Les dirigeants français expliquent qu’en combattant là-bas ils luttent contre le terrorisme. Quelle hypocrisie ! En réalité, ils l’alimentent, par leur politique impérialiste. Les attentats en France ont été un contrecoup de la guerre de l’autre côté de la Méditerranée.

Cette guerre implique déjà l’Iran, les monarchies du Golfe, les États occidentaux, la Russie et le régime turc, en guerre contre sa minorité kurde. Et l’histoire du 20e siècle nous rappelle qu’un conflit en apparence lointain et secondaire peut déboucher sur une guerre généralisée.

Alors, Alep est certes loin, mais ce qui se passe là-bas nous concerne, car c’est peut-être de notre avenir qu’il s’agit. Le capitalisme porte en lui la guerre comme la nuée porte l’orage, disait Jaurès. Syrie, Irak, Afghanistan, Ukraine, Soudan, Libye… le monde est aujourd’hui à feu et à sang.
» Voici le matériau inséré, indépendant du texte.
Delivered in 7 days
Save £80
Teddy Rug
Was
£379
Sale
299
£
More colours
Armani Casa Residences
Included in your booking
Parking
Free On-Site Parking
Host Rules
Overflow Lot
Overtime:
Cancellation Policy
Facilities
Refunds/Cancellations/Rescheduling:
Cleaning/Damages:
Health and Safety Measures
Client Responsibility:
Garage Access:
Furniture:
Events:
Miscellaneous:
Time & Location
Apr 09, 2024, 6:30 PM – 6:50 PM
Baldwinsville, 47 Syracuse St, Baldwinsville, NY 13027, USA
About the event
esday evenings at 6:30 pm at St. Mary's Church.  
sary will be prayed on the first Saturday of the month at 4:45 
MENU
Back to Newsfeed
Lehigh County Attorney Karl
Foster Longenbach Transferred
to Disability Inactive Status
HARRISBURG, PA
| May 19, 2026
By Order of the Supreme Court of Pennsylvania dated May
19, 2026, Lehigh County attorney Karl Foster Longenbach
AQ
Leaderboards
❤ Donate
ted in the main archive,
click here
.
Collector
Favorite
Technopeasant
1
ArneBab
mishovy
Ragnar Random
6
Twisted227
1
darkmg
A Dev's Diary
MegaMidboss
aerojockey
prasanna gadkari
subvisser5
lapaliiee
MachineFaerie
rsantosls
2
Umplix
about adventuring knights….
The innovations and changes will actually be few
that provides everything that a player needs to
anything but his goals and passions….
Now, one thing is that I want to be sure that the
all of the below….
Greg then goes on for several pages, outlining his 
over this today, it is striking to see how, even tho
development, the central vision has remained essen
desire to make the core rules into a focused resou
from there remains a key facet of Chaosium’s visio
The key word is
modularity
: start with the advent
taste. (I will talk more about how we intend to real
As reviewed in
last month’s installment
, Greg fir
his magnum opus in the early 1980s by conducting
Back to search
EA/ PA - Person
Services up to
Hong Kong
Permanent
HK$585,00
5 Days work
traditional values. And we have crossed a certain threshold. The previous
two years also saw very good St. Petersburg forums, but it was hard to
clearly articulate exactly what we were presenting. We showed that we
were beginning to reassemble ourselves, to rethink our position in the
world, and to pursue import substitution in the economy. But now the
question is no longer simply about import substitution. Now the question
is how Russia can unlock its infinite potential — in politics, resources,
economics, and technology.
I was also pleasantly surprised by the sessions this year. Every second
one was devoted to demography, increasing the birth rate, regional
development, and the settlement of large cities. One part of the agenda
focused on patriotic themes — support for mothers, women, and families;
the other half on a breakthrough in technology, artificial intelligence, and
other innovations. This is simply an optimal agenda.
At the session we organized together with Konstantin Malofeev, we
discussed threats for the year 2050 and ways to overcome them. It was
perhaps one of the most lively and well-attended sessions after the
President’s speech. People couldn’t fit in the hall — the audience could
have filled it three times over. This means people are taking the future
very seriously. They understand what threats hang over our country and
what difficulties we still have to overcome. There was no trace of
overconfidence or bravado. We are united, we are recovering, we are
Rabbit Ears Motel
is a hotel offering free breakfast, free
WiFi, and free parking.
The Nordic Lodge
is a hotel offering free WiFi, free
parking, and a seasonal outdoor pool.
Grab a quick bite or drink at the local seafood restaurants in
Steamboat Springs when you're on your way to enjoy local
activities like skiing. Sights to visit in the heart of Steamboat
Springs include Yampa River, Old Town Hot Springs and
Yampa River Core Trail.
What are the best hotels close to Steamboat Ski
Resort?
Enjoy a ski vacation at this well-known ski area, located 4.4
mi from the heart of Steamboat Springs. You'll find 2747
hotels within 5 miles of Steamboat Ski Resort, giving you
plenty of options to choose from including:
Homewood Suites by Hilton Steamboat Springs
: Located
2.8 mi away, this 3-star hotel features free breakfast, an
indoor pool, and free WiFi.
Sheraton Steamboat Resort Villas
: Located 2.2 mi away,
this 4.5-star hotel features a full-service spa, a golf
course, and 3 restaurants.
Le capitalisme, c’est d’abord l’exploitation de la classe ouvrière, les bas salaires et la menace permanente du chômage. Rien que cela justifie d’y mettre fin. Mais en outre ce système dément, qui repose sur la concurrence féroce entre firmes et entre États, menace en permanence de conduire toute l’humanité dans la guerre. Les ouvriers français ou allemands d’avant 1914 étaient durement exploités. Mais ce qui les attendait, l’enfer des tranchées et de Verdun, était pire encore.

Alors, nous débarrasser du capitalisme, ôter aux grandes entreprises leur mainmise sur toute l’économie, est vital. C’est vital pour mettre fin aux inégalités et à l’exploitation du travail salarié. Mais c’est vital aussi pour mettre fin aux guerres engendrées par la convoitise des grandes firmes et des grandes puissances. Sans cela, nous aurons tôt ou tard d’autres Alep et d’autres Mossoul, non seulement de l’autre côté de la Méditerranée, mais à nos portes et dans nos villes.